* [Problem to solve] Render every nonblank line of the data below as a Markdown table with two columns, No. and Entry, numbering the lines in order and skipping blank ones.

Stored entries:
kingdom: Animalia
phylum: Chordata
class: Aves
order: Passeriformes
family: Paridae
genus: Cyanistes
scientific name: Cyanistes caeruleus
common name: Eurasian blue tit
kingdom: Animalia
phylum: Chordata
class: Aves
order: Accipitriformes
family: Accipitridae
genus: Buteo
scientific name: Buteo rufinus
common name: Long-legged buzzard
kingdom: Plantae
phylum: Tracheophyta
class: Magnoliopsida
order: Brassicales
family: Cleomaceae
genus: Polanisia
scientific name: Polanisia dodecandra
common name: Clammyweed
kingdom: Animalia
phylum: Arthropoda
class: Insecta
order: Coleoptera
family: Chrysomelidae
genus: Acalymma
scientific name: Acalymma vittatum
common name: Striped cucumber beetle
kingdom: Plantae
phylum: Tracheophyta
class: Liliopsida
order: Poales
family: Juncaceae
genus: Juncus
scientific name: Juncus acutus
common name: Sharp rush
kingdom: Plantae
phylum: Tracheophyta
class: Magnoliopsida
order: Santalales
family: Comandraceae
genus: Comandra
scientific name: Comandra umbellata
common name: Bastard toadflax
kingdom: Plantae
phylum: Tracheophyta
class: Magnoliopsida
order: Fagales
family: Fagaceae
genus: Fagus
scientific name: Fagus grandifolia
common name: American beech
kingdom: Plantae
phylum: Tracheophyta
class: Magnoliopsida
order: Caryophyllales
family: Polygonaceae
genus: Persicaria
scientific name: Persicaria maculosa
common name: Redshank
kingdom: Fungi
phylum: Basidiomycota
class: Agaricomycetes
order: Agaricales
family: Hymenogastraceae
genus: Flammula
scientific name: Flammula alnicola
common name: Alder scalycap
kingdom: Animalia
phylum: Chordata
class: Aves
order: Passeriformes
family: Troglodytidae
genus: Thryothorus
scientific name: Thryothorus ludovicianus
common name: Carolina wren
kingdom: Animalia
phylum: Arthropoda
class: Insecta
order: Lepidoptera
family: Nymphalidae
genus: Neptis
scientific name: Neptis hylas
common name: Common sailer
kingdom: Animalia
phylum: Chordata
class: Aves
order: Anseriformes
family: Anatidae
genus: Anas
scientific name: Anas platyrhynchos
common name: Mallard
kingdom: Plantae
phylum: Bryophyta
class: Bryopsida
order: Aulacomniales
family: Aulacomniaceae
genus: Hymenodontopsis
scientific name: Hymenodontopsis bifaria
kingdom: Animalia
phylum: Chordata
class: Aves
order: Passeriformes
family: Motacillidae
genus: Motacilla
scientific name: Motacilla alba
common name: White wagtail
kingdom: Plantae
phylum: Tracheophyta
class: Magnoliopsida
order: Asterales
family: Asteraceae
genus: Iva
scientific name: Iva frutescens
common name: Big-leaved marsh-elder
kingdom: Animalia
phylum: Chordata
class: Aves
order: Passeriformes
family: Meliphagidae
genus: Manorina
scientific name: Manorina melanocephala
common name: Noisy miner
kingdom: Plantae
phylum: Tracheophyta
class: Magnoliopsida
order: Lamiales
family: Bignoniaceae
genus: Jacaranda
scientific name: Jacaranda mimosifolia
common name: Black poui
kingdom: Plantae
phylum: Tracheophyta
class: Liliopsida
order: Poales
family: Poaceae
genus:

* [Solution to this exercise]
| No. | Entry |
|---|---|
| 1 | kingdom: Animalia |
| 2 | phylum: Chordata |
| 3 | class: Aves |
| 4 | order: Passeriformes |
| 5 | family: Paridae |
| 6 | genus: Cyanistes |
| 7 | scientific name: Cyanistes caeruleus |
| 8 | common name: Eurasian blue tit |
| 9 | kingdom: Animalia |
| 10 | phylum: Chordata |
| 11 | class: Aves |
| 12 | order: Accipitriformes |
| 13 | family: Accipitridae |
| 14 | genus: Buteo |
| 15 | scientific name: Buteo rufinus |
| 16 | common name: Long-legged buzzard |
| 17 | kingdom: Plantae |
| 18 | phylum: Tracheophyta |
| 19 | class: Magnoliopsida |
| 20 | order: Brassicales |
| 21 | family: Cleomaceae |
| 22 | genus: Polanisia |
| 23 | scientific name: Polanisia dodecandra |
| 24 | common name: Clammyweed |
| 25 | kingdom: Animalia |
| 26 | phylum: Arthropoda |
| 27 | class: Insecta |
| 28 | order: Coleoptera |
| 29 | family: Chrysomelidae |
| 30 | genus: Acalymma |
| 31 | scientific name: Acalymma vittatum |
| 32 | common name: Striped cucumber beetle |
| 33 | kingdom: Plantae |
| 34 | phylum: Tracheophyta |
| 35 | class: Liliopsida |
| 36 | order: Poales |
| 37 | family: Juncaceae |
| 38 | genus: Juncus |
| 39 | scientific name: Juncus acutus |
| 40 | common name: Sharp rush |
| 41 | kingdom: Plantae |
| 42 | phylum: Tracheophyta |
| 43 | class: Magnoliopsida |
| 44 | order: Santalales |
| 45 | family: Comandraceae |
| 46 | genus: Comandra |
| 47 | scientific name: Comandra umbellata |
| 48 | common name: Bastard toadflax |
| 49 | kingdom: Plantae |
| 50 | phylum: Tracheophyta |
| 51 | class: Magnoliopsida |
| 52 | order: Fagales |
| 53 | family: Fagaceae |
| 54 | genus: Fagus |
| 55 | scientific name: Fagus grandifolia |
| 56 | common name: American beech |
| 57 | kingdom: Plantae |
| 58 | phylum: Tracheophyta |
| 59 | class: Magnoliopsida |
| 60 | order: Caryophyllales |
| 61 | family: Polygonaceae |
| 62 | genus: Persicaria |
| 63 | scientific name: Persicaria maculosa |
| 64 | common name: Redshank |
| 65 | kingdom: Fungi |
| 66 | phylum: Basidiomycota |
| 67 | class: Agaricomycetes |
| 68 | order: Agaricales |
| 69 | family: Hymenogastraceae |
| 70 | genus: Flammula |
| 71 | scientific name: Flammula alnicola |
| 72 | common name: Alder scalycap |
| 73 | kingdom: Animalia |
| 74 | phylum: Chordata |
| 75 | class: Aves |
| 76 | order: Passeriformes |
| 77 | family: Troglodytidae |
| 78 | genus: Thryothorus |
| 79 | scientific name: Thryothorus ludovicianus |
| 80 | common name: Carolina wren |
| 81 | kingdom: Animalia |
| 82 | phylum: Arthropoda |
| 83 | class: Insecta |
| 84 | order: Lepidoptera |
| 85 | family: Nymphalidae |
| 86 | genus: Neptis |
| 87 | scientific name: Neptis hylas |
| 88 | common name: Common sailer |
| 89 | kingdom: Animalia |
| 90 | phylum: Chordata |
| 91 | class: Aves |
| 92 | order: Anseriformes |
| 93 | family: Anatidae |
| 94 | genus: Anas |
| 95 | scientific name: Anas platyrhynchos |
| 96 | common name: Mallard |
| 97 | kingdom: Plantae |
| 98 | phylum: Bryophyta |
| 99 | class: Bryopsida |
| 100 | order: Aulacomniales |
| 101 | family: Aulacomniaceae |
| 102 | genus: Hymenodontopsis |
| 103 | scientific name: Hymenodontopsis bifaria |
| 104 | kingdom: Animalia |
| 105 | phylum: Chordata |
| 106 | class: Aves |
| 107 | order: Passeriformes |
| 108 | family: Motacillidae |
| 109 | genus: Motacilla |
| 110 | scientific name: Motacilla alba |
| 111 | common name: White wagtail |
| 112 | kingdom: Plantae |
| 113 | phylum: Tracheophyta |
| 114 | class: Magnoliopsida |
| 115 | order: Asterales |
| 116 | family: Asteraceae |
| 117 | genus: Iva |
| 118 | scientific name: Iva frutescens |
| 119 | common name: Big-leaved marsh-elder |
| 120 | kingdom: Animalia |
| 121 | phylum: Chordata |
| 122 | class: Aves |
| 123 | order: Passeriformes |
| 124 | family: Meliphagidae |
| 125 | genus: Manorina |
| 126 | scientific name: Manorina melanocephala |
| 127 | common name: Noisy miner |
| 128 | kingdom: Plantae |
| 129 | phylum: Tracheophyta |
| 130 | class: Magnoliopsida |
| 131 | order: Lamiales |
| 132 | family: Bignoniaceae |
| 133 | genus: Jacaranda |
| 134 | scientific name: Jacaranda mimosifolia |
| 135 | common name: Black poui |
| 136 | kingdom: Plantae |
| 137 | phylum: Tracheophyta |
| 138 | class: Liliopsida |
| 139 | order: Poales |
| 140 | family: Poaceae |
| 141 | genus: |